Let's see how that works.
@Inject UserTransaction transaction
// If this is annotated with @Transaction the usage in the Message function down below will have some Thread exception
public List<FooData> getAllFoos() {
try{
return fooDataRepository.findAllFoos();
} catch (Exception e) {
throw new RuntimeException(e);
}
}
We'll worry about that comment in a second, but this function returns a list of all of the Foo objects in the database. It does not return a list of all the Foo objects without associated Bar entities. It's just the whole giant list of everything. The underlying database is a standard relational database; it'd be trivially easy to write that query, even going through the ORM.

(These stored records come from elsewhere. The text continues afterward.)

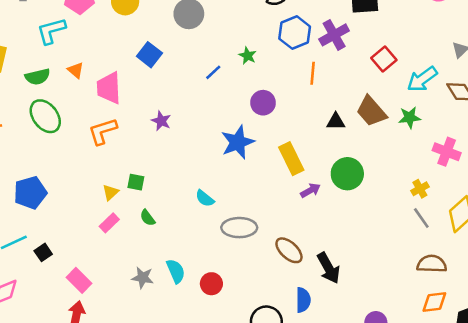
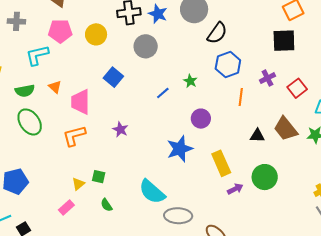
purple cross: (334, 35) -> (267, 78), moved, size x0.7
cyan semicircle: (205, 198) -> (152, 192), size x1.8
pink rectangle: (109, 223) -> (66, 207), moved

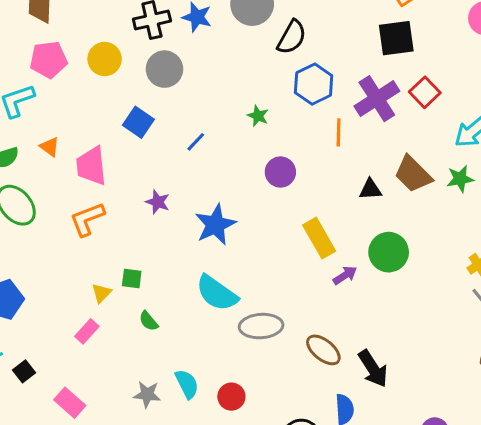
gray circle: (146, 46) -> (164, 69), moved
purple cross: (267, 78) -> (377, 99), size x1.8
red square: (297, 88) -> (425, 92), moved
blue line: (163, 93) -> (196, 142), moved
blue star: (180, 149) -> (215, 225), moved

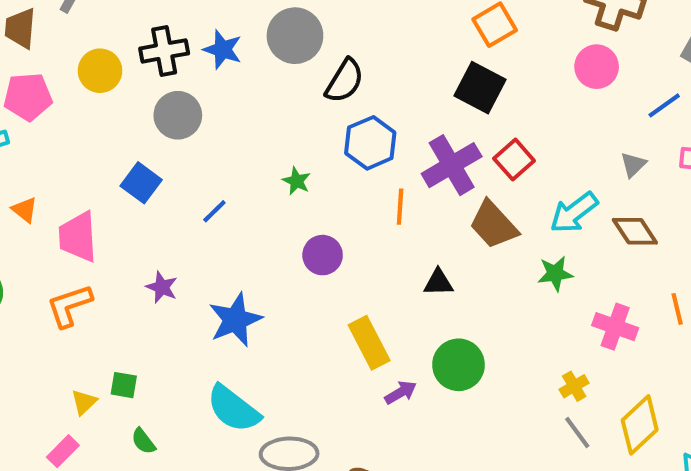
black square: (396, 38) -> (480, 88), turned 33
yellow circle: (105, 59) -> (100, 71), moved
brown trapezoid: (413, 174) -> (493, 225), moved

Well, that's bad, but it's all pretty minor. How does the actual update go?
// Can't be annotated with @Transaction because Oracle DB can handle the given Amount of dataEntities in one Transaction '\._./'
Message updateBarsWithFoos() {
List<FooData> foos = getAllFoos();
if(!foos.isEmpty()){
foos.forEach(foo -> {
try{
transaction.begin();
if(barRepository.findByName(foo.getName()) == null){
if(barDataService.searchByName(foo.getName()) != null && barDataService.searchByName(foo.getName()).marker() != null){
barRepository.createBar(barDataService.searchByName(foo.getName()));
}
}
transaction.commit();
} catch (Exception e) {
try {
transaction.rollback();
} catch (Exception ex) {
throw new RuntimeException(ex);
}
}
});
}
return new Message(MessageLevel.INFO, "Created bars")
};
Ah, the real WTF is that it's an Oracle database. That's always a WTF.
But let's trace through this code.
We get all of our Foo entities. We check for emptiness and then do a forEach, which seems to make the empty check superfluous: a forEach on an empty list would be a no-op anyway.

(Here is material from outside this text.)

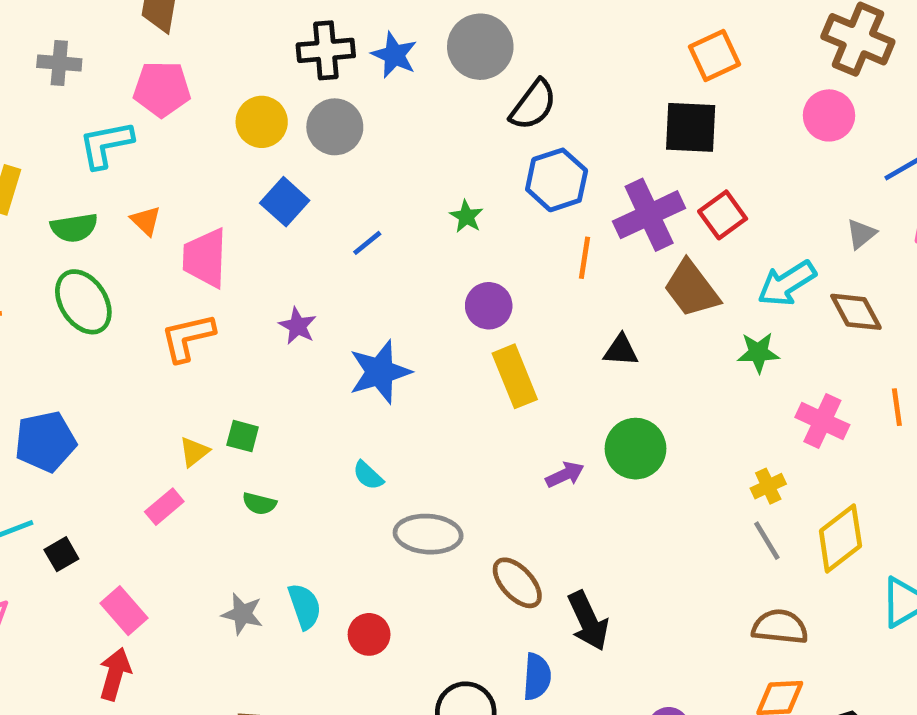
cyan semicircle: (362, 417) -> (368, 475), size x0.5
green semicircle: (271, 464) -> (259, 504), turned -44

We start a transaction, then check the database: if there are no Bar objects that link to Foo, then we call into the barDataService to find data. If there is, we call into the service again, to see if the marker property is not null. If it is, we call into the service again to get the actual data we're putting into the database. Then we close the transaction. If anything goes wrong, we rollback the transaction and chuck an exception up the chain.
That is three web service calls inside of a database transaction. Three calls which could easily be one, and that call could easily also happen outside of a transaction if you're mindful about confirming your constraints. And of course, because they're not mindful at all, they need to manage the transaction directly, and can't use the @Transaction annotation provided by their framework, which would at least cut down on some of the boilerplate.
Now, I'm sure you'll be shocked - shocked - to learn that the webservice is actually a bit flaky, and thus times out from time to time. And this isn't the only batch job running, which means the long-lived transactions cause all sorts of contention and terrible performance across the various batches. And this app doesn't have its connection pool properly configured, so the entire software stack can exhaust all of its database connections surprisingly quickly, causing yet more failures.
The root of the WTF, of course, is doing this as a batch job. A well engineered application would do everything it could to not create data in the database that isn't referentially sound. There, Sally gives us the one bit of good news:
My current project will do away with the batch processing altogether, so we can say, "RIP, transactional wholesale triple caller!"